The globe casing was causing me trouble since it was too small, so I scaled it up and doubled the size. This results in a massive globe at 13” diameter. And rather than winding the LED strip inside the globe I opted to glue it to the outside ridges of the globe. This has the effect of making the LEDs more uniform, at the cost of resolution, since there are only 10 ridges, at 30 LEDs each.
I also changed the original 150 count strip to a 300 LEDs count strip. This consumes more power but the latitudes would be more exact.
I decided not to go with a diffusing layer due to time constraint and difficulty finding a good solution to wrap around such a big globe.
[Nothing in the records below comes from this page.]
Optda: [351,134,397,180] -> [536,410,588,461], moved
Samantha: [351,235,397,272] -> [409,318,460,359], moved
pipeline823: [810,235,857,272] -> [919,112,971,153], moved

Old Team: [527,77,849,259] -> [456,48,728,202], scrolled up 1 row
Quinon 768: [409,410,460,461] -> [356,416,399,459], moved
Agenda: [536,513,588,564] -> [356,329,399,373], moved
Since the strip configuration changed I had to change the software to match. Instead of using Mercator globe projection to map the globe to a 2D surface, and then wrap it around a single strip; I kept the longitude and latitude data and re-scaled it to fit the globe resolution (10 latitude lines by 30 longitude pixels).
The result is a much cleaner look and a simple coordinate calculation algorithm.
I also implemented fading out animation. This makes the lightning strikes seems less like an epileptic-causing rave and more of a real life lightning feel to it.
One last feature I put in was adding two pre-set locations: Massachusetts and Hanoi, Vietnam. This has the effect of centering the globe and at the same time giving people a scale to work with.
Overall I’m happy with what I have so far and I’m excited to present it in class.